All of the data should be repeated exactly; pictures are not part of the copy.

AVAILABLE DATA —
==========

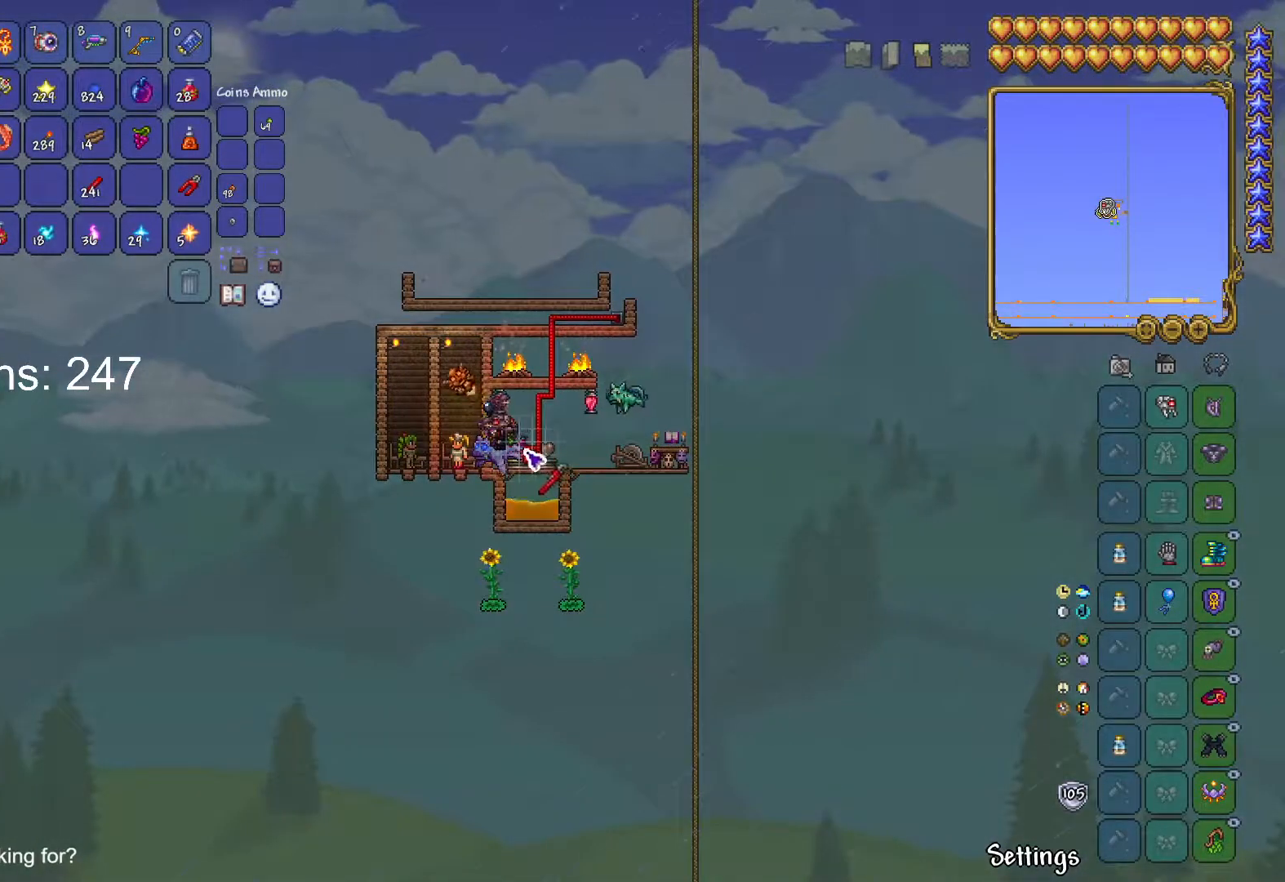
{"keys": [], "mouse": [], "mouse_move": "still", "events": []}
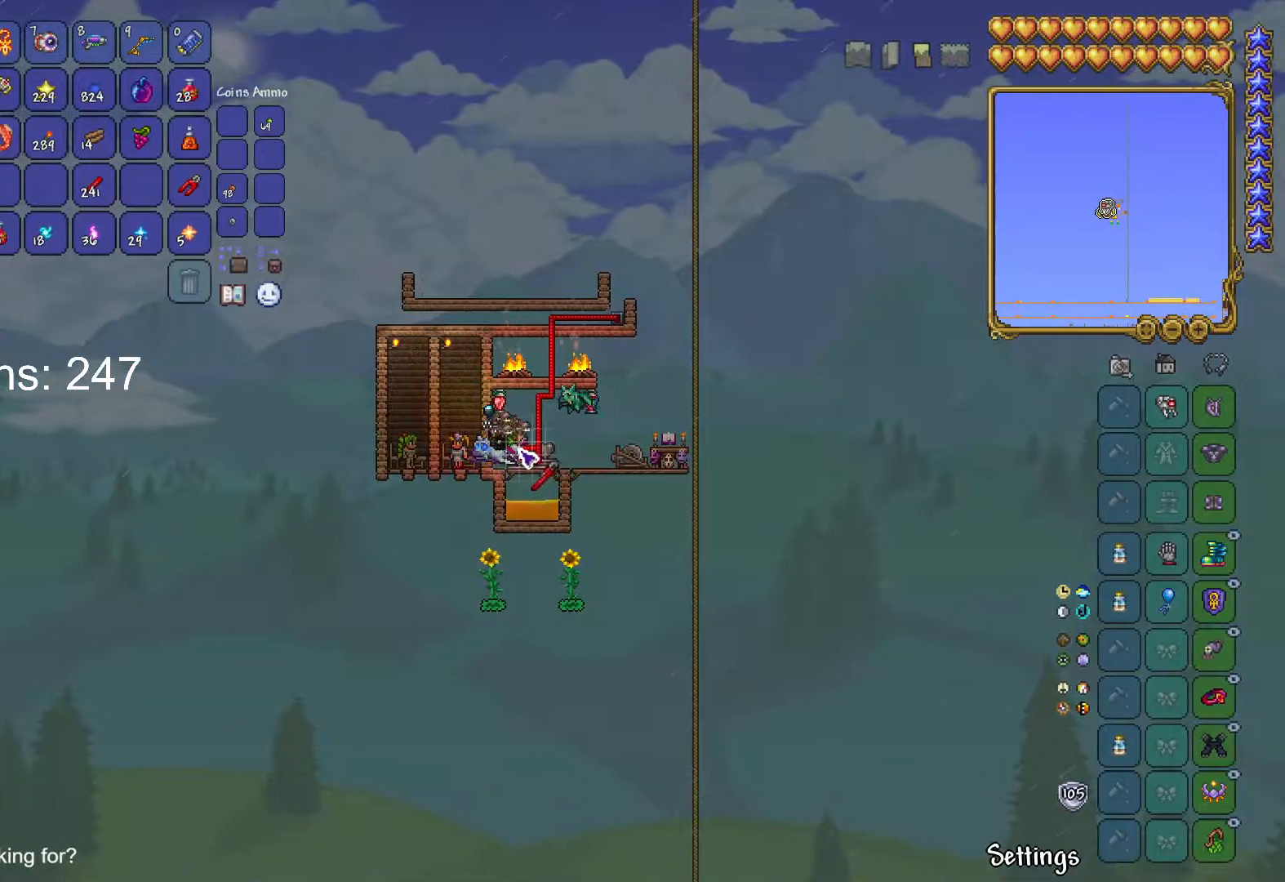
{"keys": [], "mouse": ["left"], "mouse_move": "still", "events": [[300, "mouse_left", "down"]]}
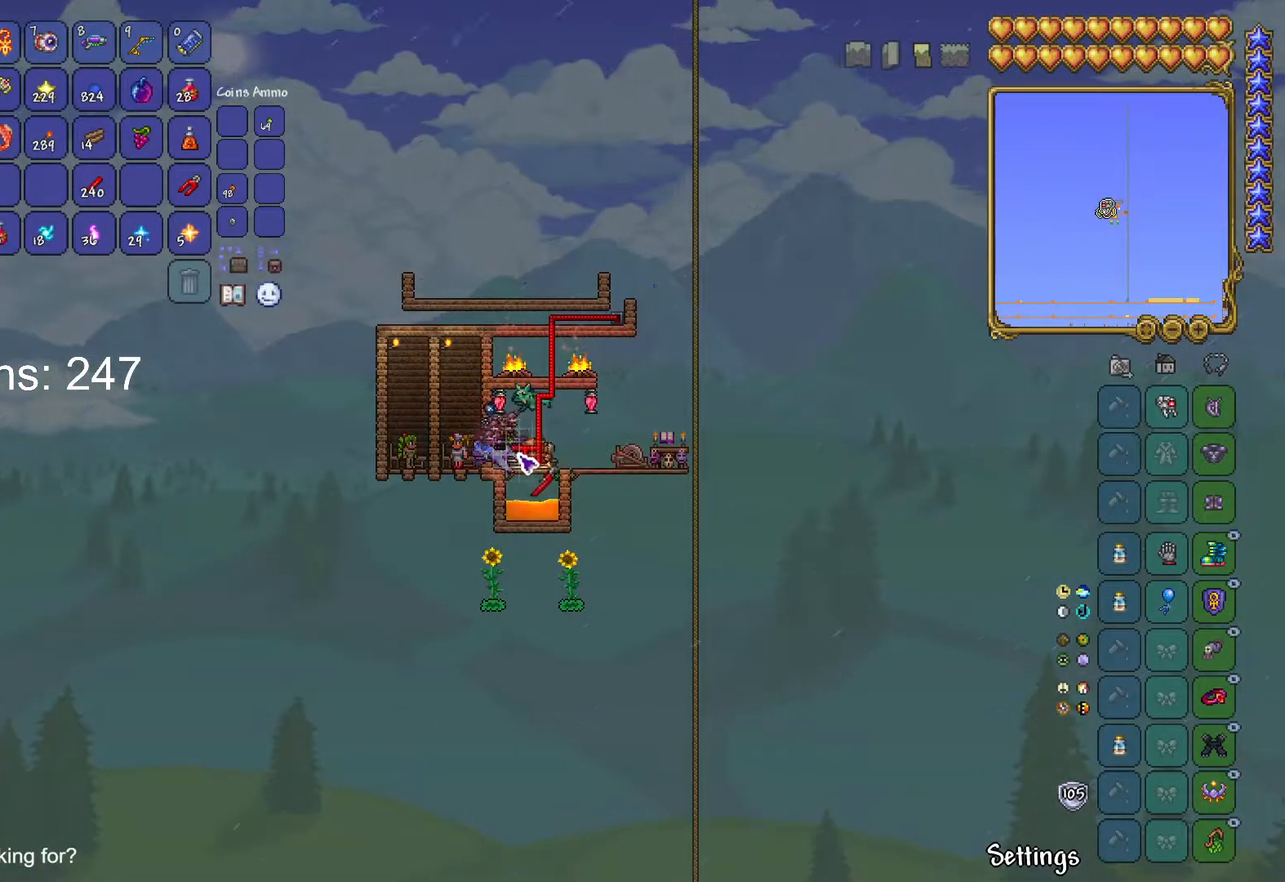
{"keys": [], "mouse": ["left"], "mouse_move": "still", "events": []}
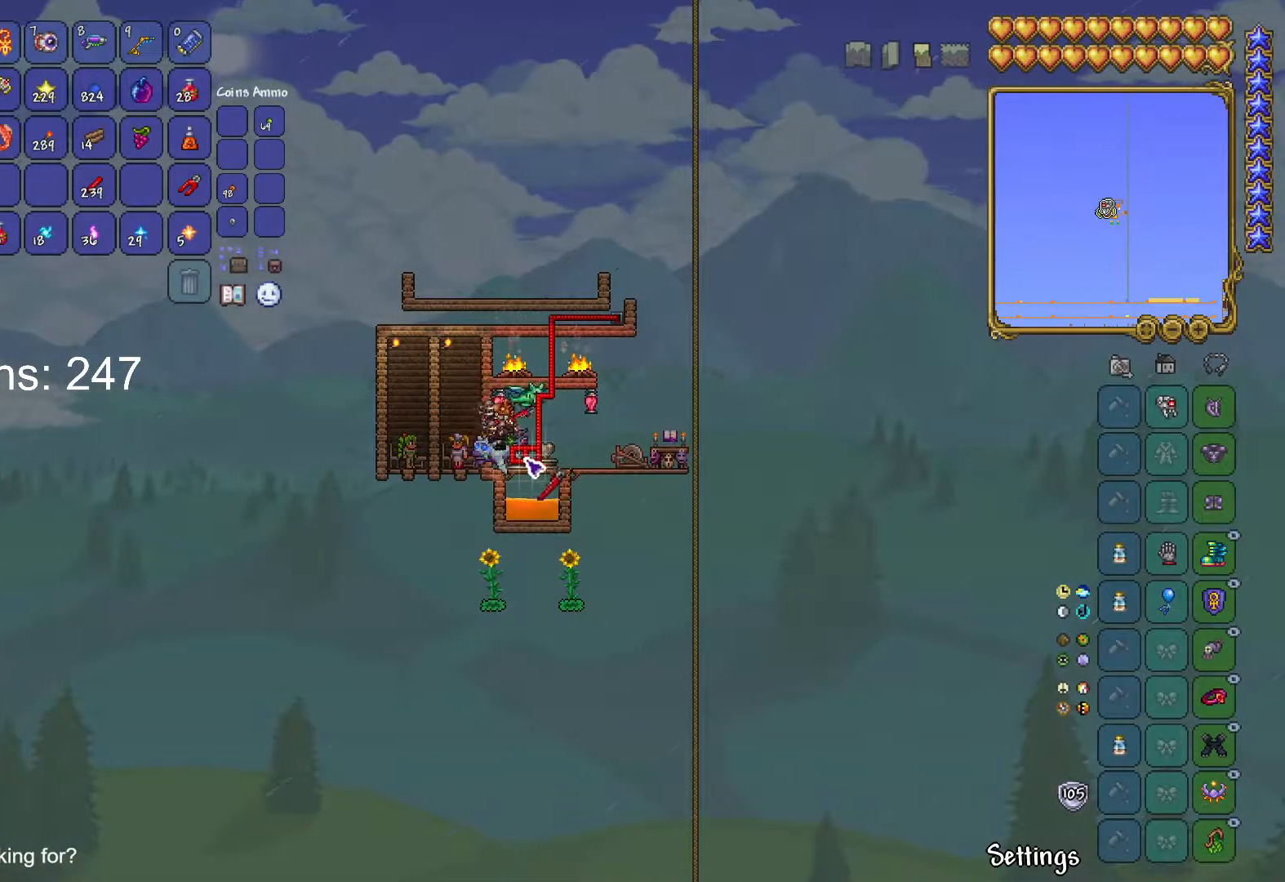
{"keys": [], "mouse": ["left"], "mouse_move": "still", "events": []}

==========

ANSWER FOR THIS EXERCISE —
{"keys": [], "mouse": [], "mouse_move": "still", "events": []}
{"keys": [], "mouse": ["left"], "mouse_move": "still", "events": [[300, "mouse_left", "down"]]}
{"keys": [], "mouse": ["left"], "mouse_move": "still", "events": []}
{"keys": [], "mouse": ["left"], "mouse_move": "still", "events": []}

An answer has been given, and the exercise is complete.